"La vamos a violar, la vamos a rajar y luego la vamos a mear encima". Este es el recado que cuatro alumnos de un instituto toledano lanzaron a una profesora que había cometido la imperdonable tropelía de expulsar del aula a uno de los cuatro valentones, tras sorprenderlo copiando en un examen.
Tan abyectas amenazas fueron castigadas por la dirección del centro con la sanción máxima, que son quince días de expulsión (los mismos, por cierto, que se imponen cuando se acumulan tres partes consecutivos por faltas injustificadas de asistencia); pero, expirado ese plazo, los mozalbetes han vuelto al instituto, siquiera mientras el órgano educativo competente considera su posible traslado a otro centro. De modo que la profesora vejada en su dignidad y amenazada de muerte tiene que pasar por el trago de volver a dar clase a quienes profirieron semajantes amenazas y vejaciones.
La profesora envió una carta al diario ABC exponiendo sus tribulaciones; y así ha podido conocerse su caso, seguramente no demasiado distinto de otros muchos que cotidianamente acontecen en institutos y escuelas, donde ejercer de profesor empieza a resultar más peligroso que colgarse en el chaleco la estrella de sheriff en Tucson. Algunos pasajes de la carta estimulan nuestra piedad; otros resultan estremecedores hasta el repeluzno; y en todos ellos relumbra la lúcida denuncia de la indefensión de una mujer a la que se ha encomendado la misión de educar hombres y se ve obligada a convivir con hienas. Así, ante la posibilidad de que el traslado de los valentones a otro centro no se realice, por no dificultar "su derecho a la educación", se pregunta esta profesora ultrajada: "¿Y los derechos a la educación de aquellos alumnos que vienen a clase a estudiar y no a amenazar? ¿Y mi derecho a la dignidad? ¿Dónde están el respaldo y la protección que las instituciones educativas tienen que dispensar a todo profesor? ¿Dónde la aplicación de las normas? ¿Cómo se espera que una persona pueda cumplir con sus funciones cuando están amenazadas su vida y su integridad sexual? Llevo cerca de un mes tomando tranquilizantes para dormir, tengo miedo, inseguridad y además me siento profundamente herida".
Un reglamento educativo que, ante agresiones verbales y amenazas tan graves y aberrantes, arbitra una sanción máxima de quince días de expulsión del centro es propio de una sociedad enferma. Pues a esto se le llama condescendencia con la maldad, por no llamarlo connivencia con el delito o algo más feo aún. A un alumno que profiriese tales atrocidades habría -sin entrar aquí a considerar las posibles consecuencias penales derivadas de su conducta-, en primer lugar, que expulsarlo del centro en el que estuviese cursando sus estudios, imponerle la prestación de algún servicio social especialmente gravoso y, sólo después de que se haya comprobado su regeneración, permitirle proseguir sus estudios, por supuesto en otro centro convenientemente alejado. También habría que imponerle algún tipo de sanción económica, que incluyese multa e indemnización a la profesora ultrajada; y, en caso de que el alumno no pudiera pagarla, se exigiría su abono a sus progenitores, a quienes corresponde la responsabilidad de inculcar reglas de conducta a sus hijos.

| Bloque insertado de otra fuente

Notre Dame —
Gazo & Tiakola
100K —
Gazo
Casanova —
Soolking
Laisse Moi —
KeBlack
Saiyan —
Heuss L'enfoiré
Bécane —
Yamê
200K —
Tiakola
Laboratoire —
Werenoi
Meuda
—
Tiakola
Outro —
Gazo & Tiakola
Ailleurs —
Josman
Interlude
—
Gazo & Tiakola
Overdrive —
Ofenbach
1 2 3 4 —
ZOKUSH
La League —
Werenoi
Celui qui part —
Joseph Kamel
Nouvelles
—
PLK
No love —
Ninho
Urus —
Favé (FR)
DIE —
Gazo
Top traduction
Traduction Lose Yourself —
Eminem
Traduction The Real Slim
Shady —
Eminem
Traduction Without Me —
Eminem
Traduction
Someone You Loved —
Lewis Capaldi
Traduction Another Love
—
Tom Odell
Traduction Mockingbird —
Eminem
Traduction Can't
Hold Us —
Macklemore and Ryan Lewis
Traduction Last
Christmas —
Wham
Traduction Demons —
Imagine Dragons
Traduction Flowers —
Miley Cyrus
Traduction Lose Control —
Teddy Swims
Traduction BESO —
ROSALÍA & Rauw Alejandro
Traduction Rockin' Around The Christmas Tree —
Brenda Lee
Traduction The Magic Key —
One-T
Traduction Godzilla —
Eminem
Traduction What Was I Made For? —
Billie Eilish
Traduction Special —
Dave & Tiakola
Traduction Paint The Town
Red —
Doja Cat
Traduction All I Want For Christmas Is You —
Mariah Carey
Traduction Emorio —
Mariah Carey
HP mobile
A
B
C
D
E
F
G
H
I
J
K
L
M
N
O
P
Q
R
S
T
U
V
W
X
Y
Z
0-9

Y, por supuesto, en el expediente académico del alumno que profiriese tales atrocidades debería incorporarse, a modo de baldón, una nota que recordara la felonía cometida.
Pero todo esto ocurriría en una sociedad sana. En una sociedad enferma como la nuestra el matonismo se premia con quince días sin clase (unas vacacioncillas añadidas), y a los profesores que lo sufren se les condena a convivir con el miedo, a arrastrar su dignidad por el fango y a comerse con patatas su humillación. Es la pura y rampante subversión del sentido común.